If only I had a nice, socially acceptable illness, I wouldn't be treated like a pile of shit.

If Hallmark recognized my illness, the vocational services professional (and I use that term loosely) looking down from across his desk wouldn't have interrupted me and asked, "so when you say you 'got sick' what does that mean, are you bipolar, do you hear voices..."
"No, like I said, I have unipolar depression." I replied.
"So, you take some sort of medication," he sneered?
"Are you com-pli-ant?"
His tone was decidedly Un-Hallmark-like, and I was seething internally! I was trying to maintain a cordial, professional demeanor, but I wanted to scream at him! If he had bothered to look at me with open eyes or listen with open ears, it should have been obvious there was no need for that demeaning question! I've worked in his field. I've been in his chair. It is after noticing certain signs and symptoms that one should ask a person that question and ask it out of concern not cocksureness.
But rather than scream, I quietly stated, "My first career was mental health. I was a master's level clinician." I rarely pull that card from the deck, but in this situation I believed it was my best move.
"Oh," he said, as he leaned back in his chair. "So what you're telling me is you know all about this stuff."
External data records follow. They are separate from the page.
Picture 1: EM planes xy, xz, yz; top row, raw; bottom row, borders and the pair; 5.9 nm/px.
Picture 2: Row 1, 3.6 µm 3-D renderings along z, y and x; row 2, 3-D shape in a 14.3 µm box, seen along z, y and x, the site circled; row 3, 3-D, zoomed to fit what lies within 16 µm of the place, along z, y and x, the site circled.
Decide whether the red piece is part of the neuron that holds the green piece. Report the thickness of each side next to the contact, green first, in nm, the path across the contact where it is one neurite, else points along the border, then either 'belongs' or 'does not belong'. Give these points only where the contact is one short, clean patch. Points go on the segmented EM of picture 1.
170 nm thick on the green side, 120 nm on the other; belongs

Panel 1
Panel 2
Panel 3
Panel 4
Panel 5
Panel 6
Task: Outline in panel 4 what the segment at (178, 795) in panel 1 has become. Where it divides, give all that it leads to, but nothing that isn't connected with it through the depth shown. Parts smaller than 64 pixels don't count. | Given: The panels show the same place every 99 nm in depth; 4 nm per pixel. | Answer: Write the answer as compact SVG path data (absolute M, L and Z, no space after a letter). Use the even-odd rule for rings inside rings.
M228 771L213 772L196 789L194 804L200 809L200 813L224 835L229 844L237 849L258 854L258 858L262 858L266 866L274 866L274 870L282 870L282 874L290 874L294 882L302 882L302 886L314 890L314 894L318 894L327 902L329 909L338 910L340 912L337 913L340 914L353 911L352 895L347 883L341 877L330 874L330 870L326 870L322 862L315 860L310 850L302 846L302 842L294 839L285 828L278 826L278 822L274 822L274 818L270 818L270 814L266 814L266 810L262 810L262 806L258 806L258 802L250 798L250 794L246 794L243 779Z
"Yes," I stated. "Like I said, I didn't get sick until 7 years ago--November, 2000." We were back where we had started.
"So why are you here," he asked again?
To make a long story short, I began explaining, again, that I was on disability because of my depression and no longer able to work full-time. I told him the unpredictability of my illness made it difficult even to predict success in a regular part-time position. (I noted that most employers don't allow their employees to nap in the middle of the day!) Since his organization provided funding for disabled people seeking job training or developing businesses, I briefly described my ideas about creating a home-based internet business.
The effort was futile. I was talking uphill the entire time and repeatedly interrupted with questions such as, "Who said you couldn't work?" and comments like, "Well we only have X-amount of dollars. Where are you going to get the rest?" In the 2 seconds it took for me to amble from his office door to my interrogation chair, this bureaucrat had figured me out, or so he thought. Before I even sat down, he knew who I was based on my diagnosis alone. Prior to opening my mouth, Mr. it's-my-job-to-help-people-return-to-work concluded that I was a malingering, lazy, manipulative "consumer," and I was only there to steal funds from other, more deserving victims of real illnesses. I didn't have a chance.